Long-term durability testing is also underway. The University of Illinois Urbana-Champaign has cast 56- and 90-day sulfate-resistance specimens, with preliminary results due this fall. Early indicators, Garg said, show no compromises relative to the control mix, and the data will be fed back into future model iterations.

From Pilot to Playbook

The path from headline pilot to industry playbook runs through the job trailer’s server rack.

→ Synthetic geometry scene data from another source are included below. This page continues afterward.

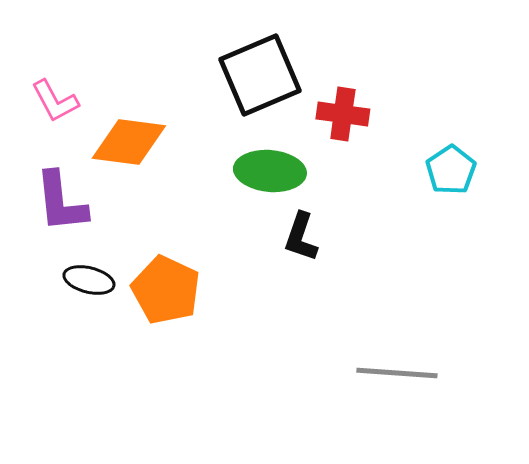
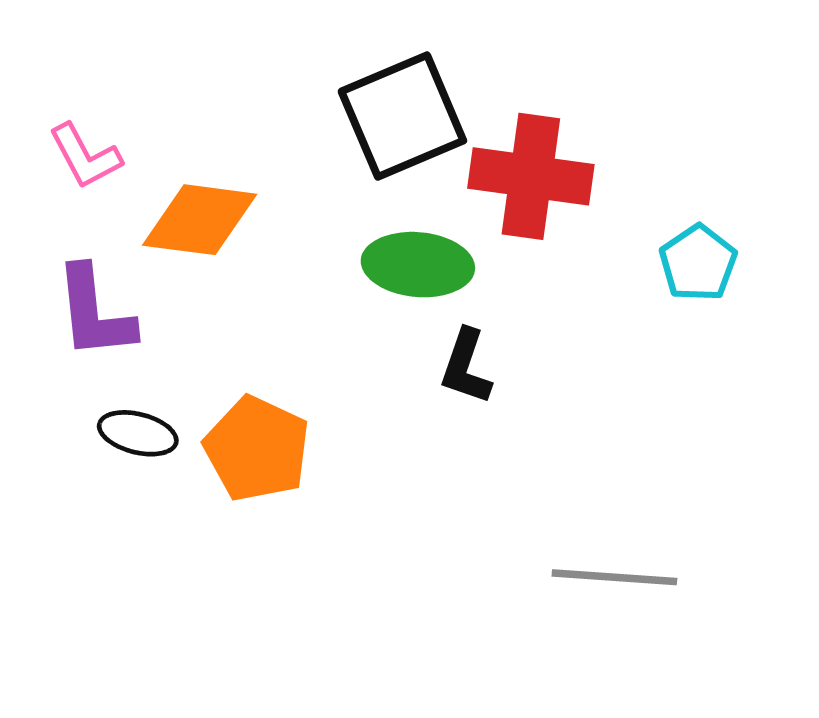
red cross: (343, 114) -> (531, 176), size x1.5

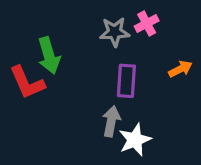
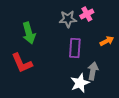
red L-shape: (27, 82) -> (22, 63), moved
gray arrow: (111, 121) -> (93, 71), moved

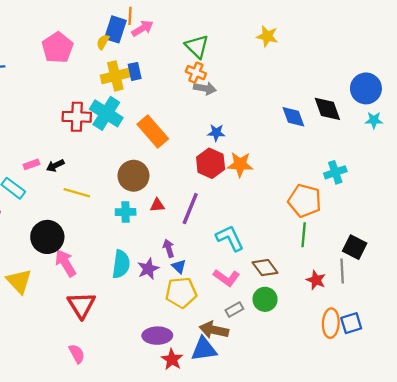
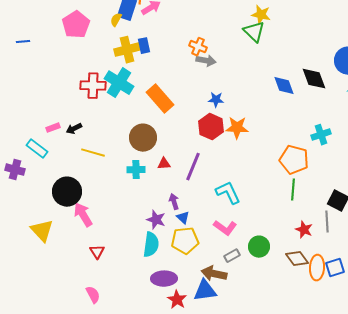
green triangle: (197, 46) -> (254, 32), moved
cyan semicircle: (121, 264) -> (151, 245), moved
brown diamond: (265, 268) -> (297, 259), moved
purple star: (148, 269) -> (156, 220), turned -30
red triangle: (81, 305) -> (97, 252), size x0.6

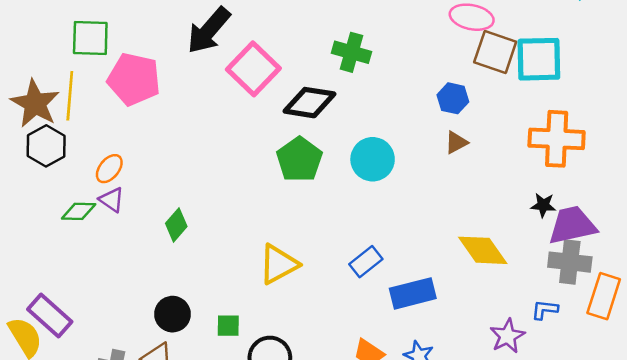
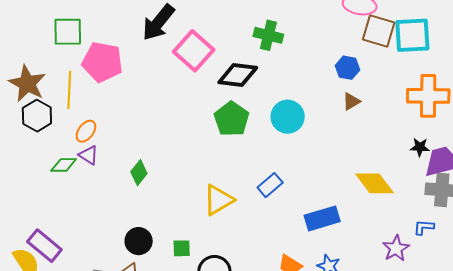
yellow line: (70, 96) -> (69, 90), moved
blue rectangle: (366, 262) -> (270, 185), moved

Revizto’s white paper, “The Infrastructure Behind Innovation: Data-Center Construction at a Crossroads,” points to design compressions as short as 10 weeks and rework risks topping $10 million when digital coordination lags. “The rising demand for data centers is a chance to rethink how we build,” Jason Howden, Revizto’s chief innovation officer, wrote, urging owners to insist on integrated delivery and predictive scheduling.

Meta has tried to grease the skids by open-sourcing its “SustainableConcrete” code on GitHub, complete with tutorials for training models on local aggregates and SCMs. “Our aim is to increase the adoption and optimization of sustainable concrete mixes in the construction industry at large,” Kusuma wrote. 

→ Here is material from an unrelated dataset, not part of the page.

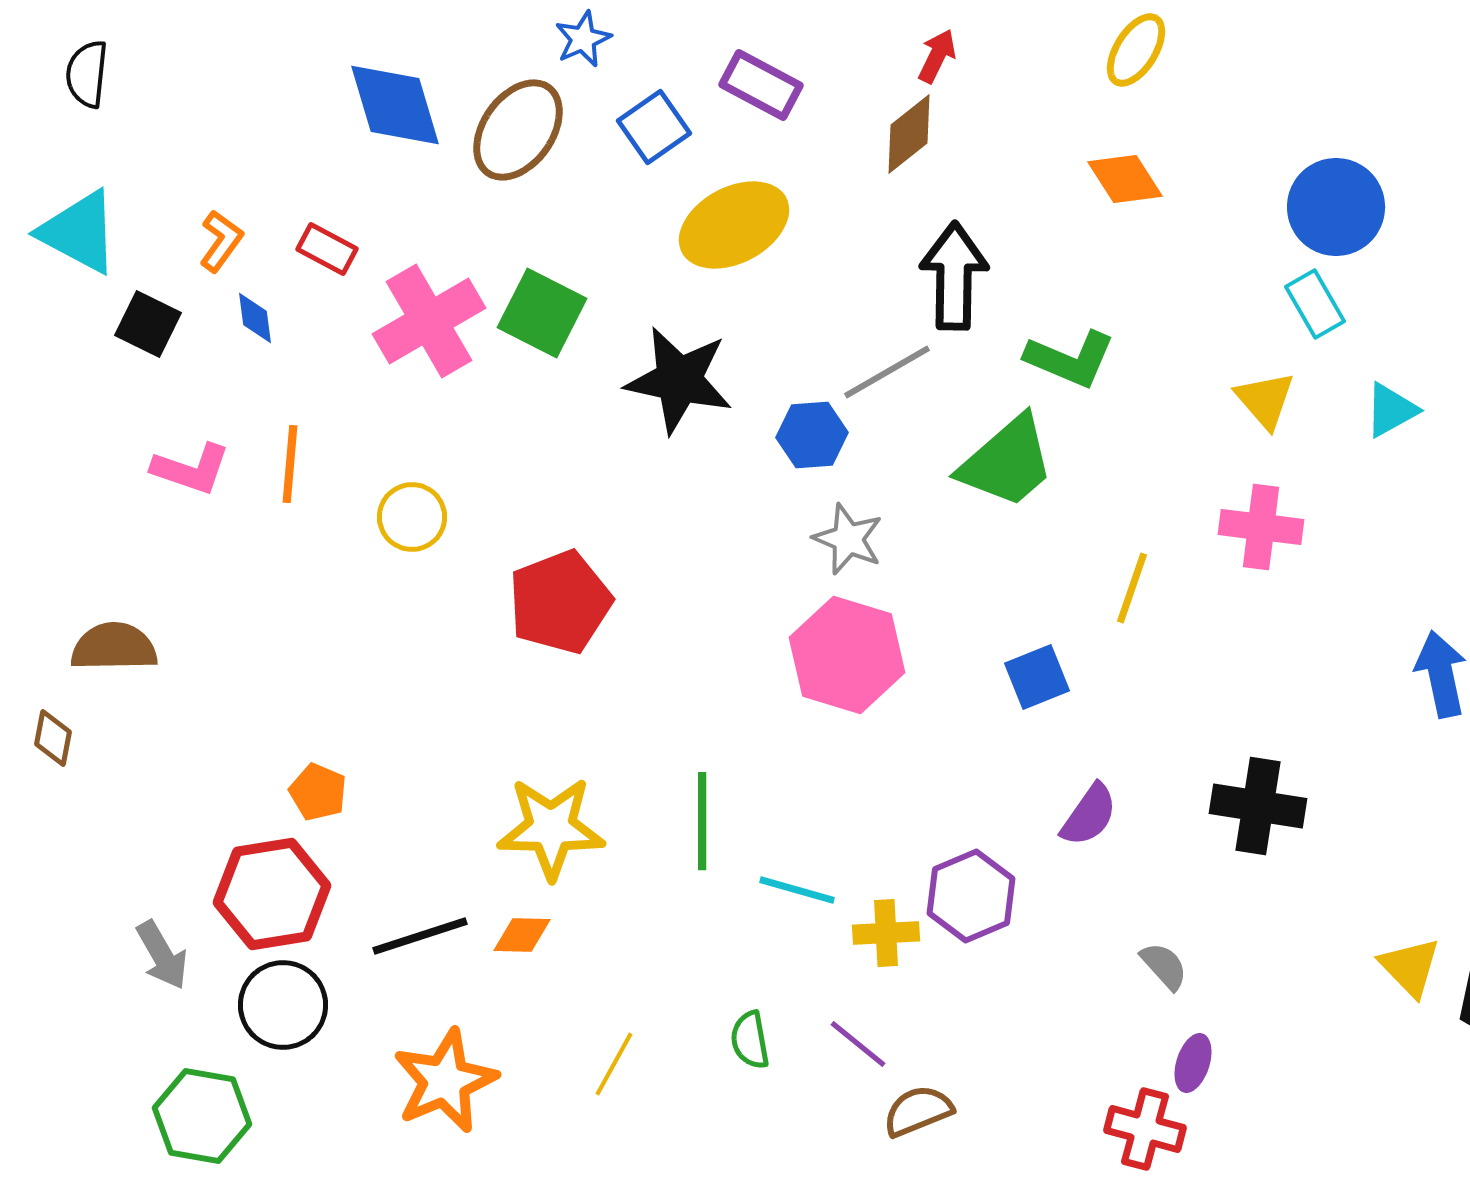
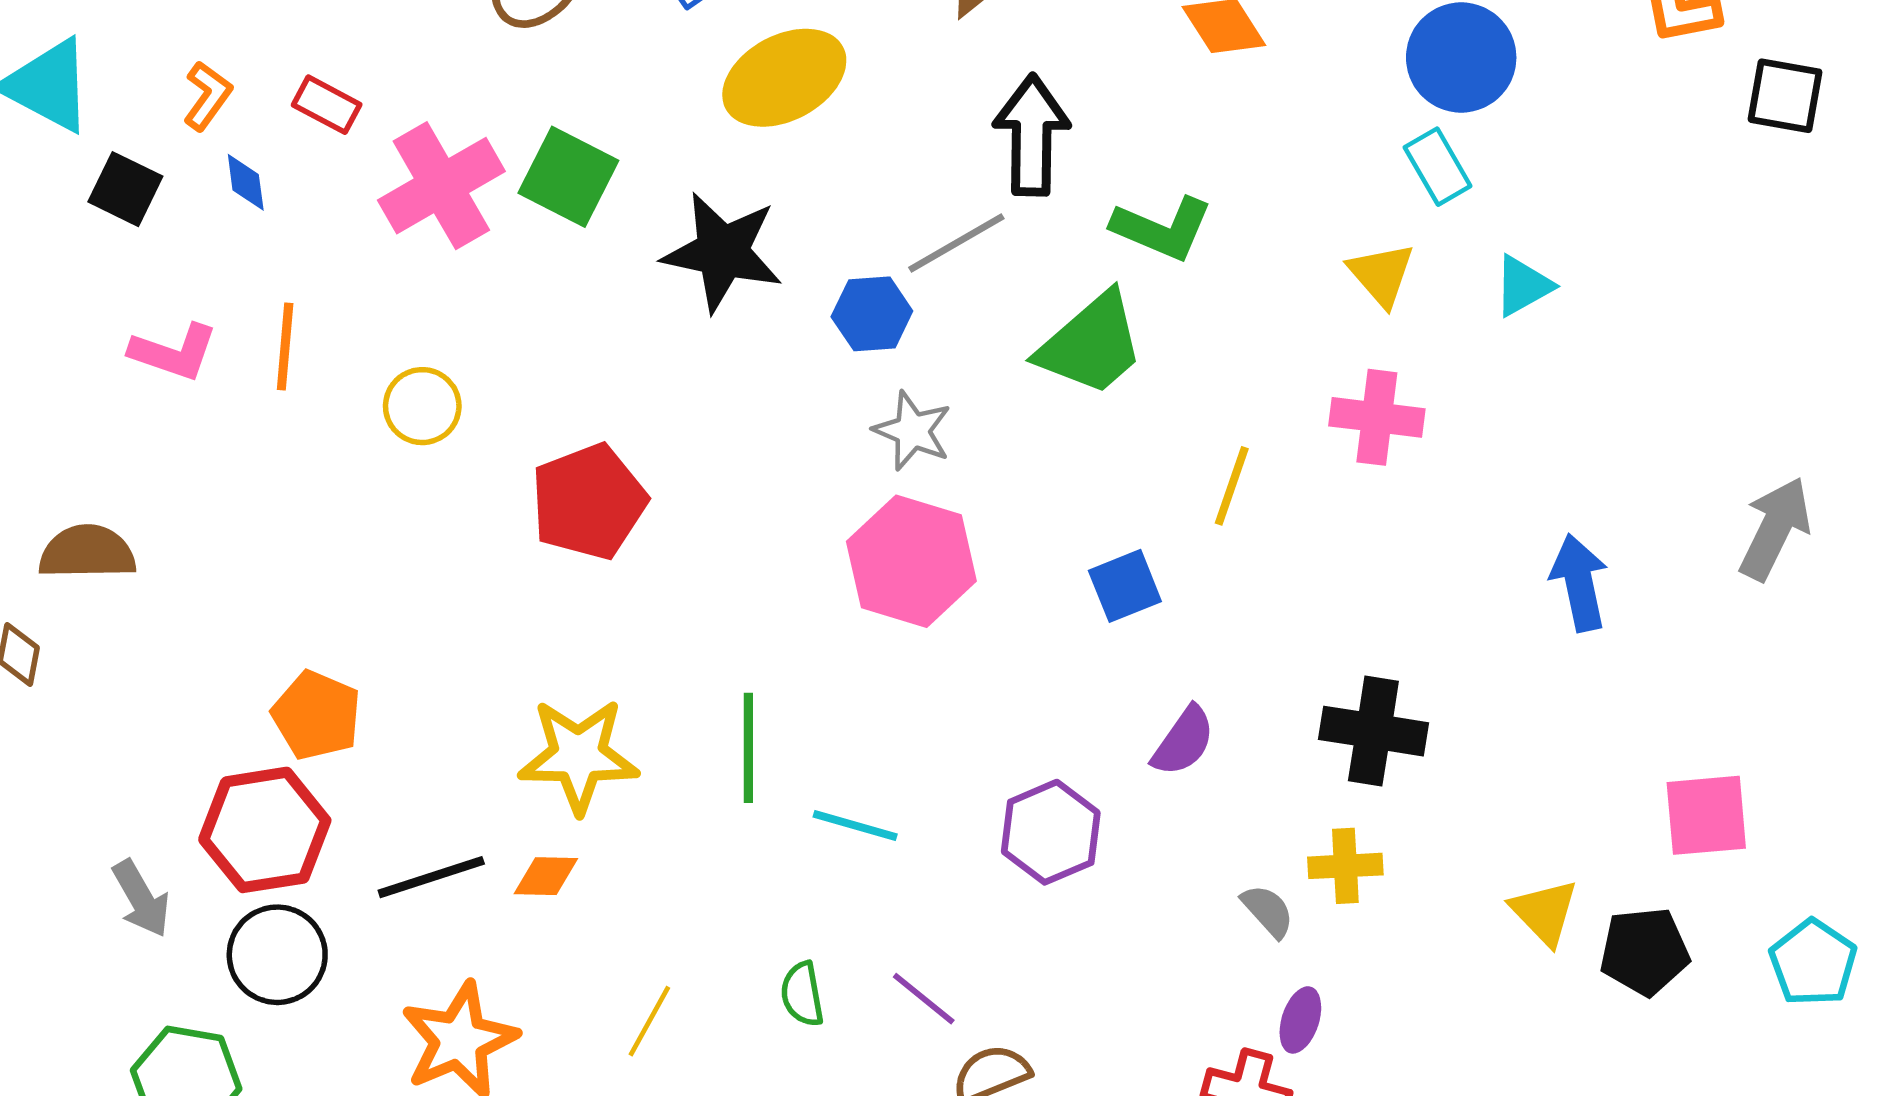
orange pentagon: (318, 792) -> (317, 715), size x1.4
yellow cross: (886, 933) -> (1345, 866), moved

Startups are racing to commercialize similar workflows: Concrete.ai offers cloud-based Bayesian optimization for ready-mix producers, while Giatec’s SmartMix platform uses neural networks to predict strength curves from field data.

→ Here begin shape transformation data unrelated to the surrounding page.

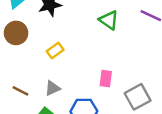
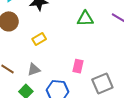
green triangle: (109, 20) -> (85, 19), turned -42

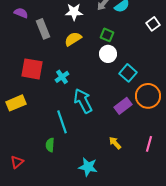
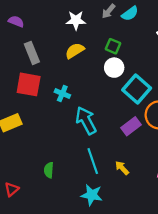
gray rectangle: (43, 29) -> (32, 53), moved
cyan square: (128, 73) -> (137, 89), size x1.4
cyan cross: (62, 77) -> (62, 94), turned -32
cyan line: (62, 122) -> (93, 161), moved

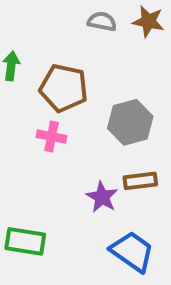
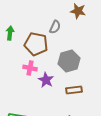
gray semicircle: (102, 21) -> (55, 27), moved, turned 104
purple star: (102, 197) -> (46, 80), moved

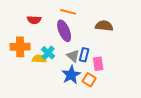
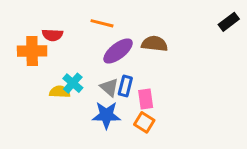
purple ellipse: (64, 31) -> (118, 51), moved, turned 75
orange cross: (20, 47) -> (32, 51), moved
blue star: (71, 75) -> (106, 115), turned 30
orange square: (89, 80) -> (144, 122), moved

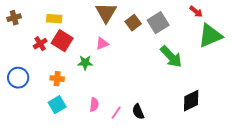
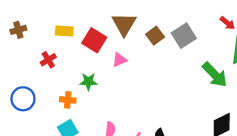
red square: (62, 41) -> (94, 40), moved
green arrow: (171, 57) -> (215, 75), moved
green star: (85, 63) -> (88, 82), moved

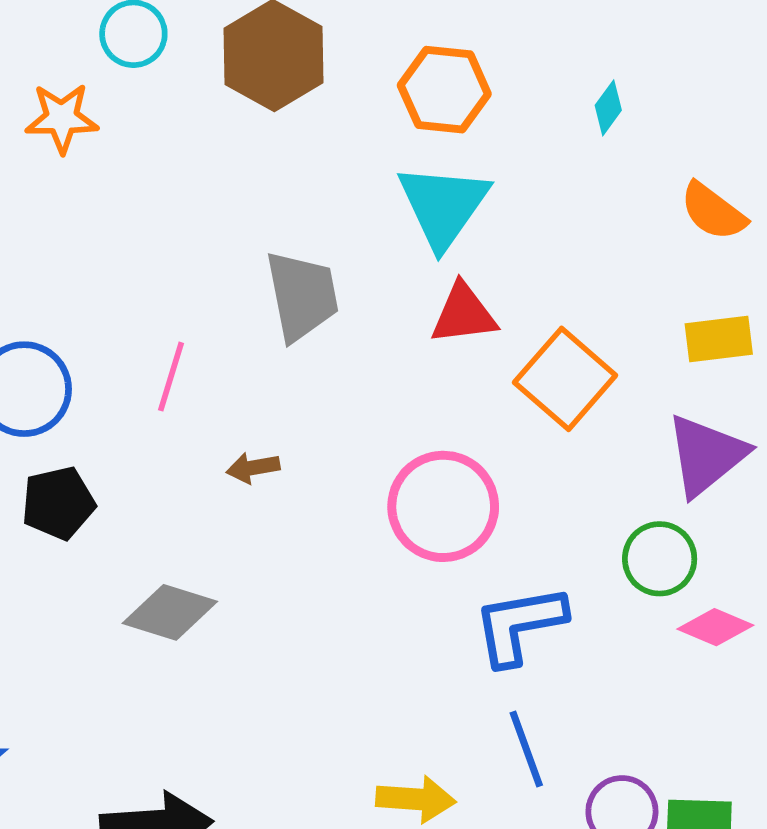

Standards are beginning to catch up. American Concrete Institute Committee 318 and ASTM Committee C09 have discussed draft language that may allow performance-verified mixes to qualify under structural codes, based on discussions during an Institute webinar in March and an ASTM virtual town hall Q&A in May. The earliest formal ballot would be sometime in 2026, pending draft completion.

Amrize is bullish that the gears are finally meshing. “Owners are asking for carbon disclosures, tech vendors are opening their code, and the codes themselves are moving toward performance,” Gallardo said. “You need all three levers to pull at once; Rosemount proves that can happen.”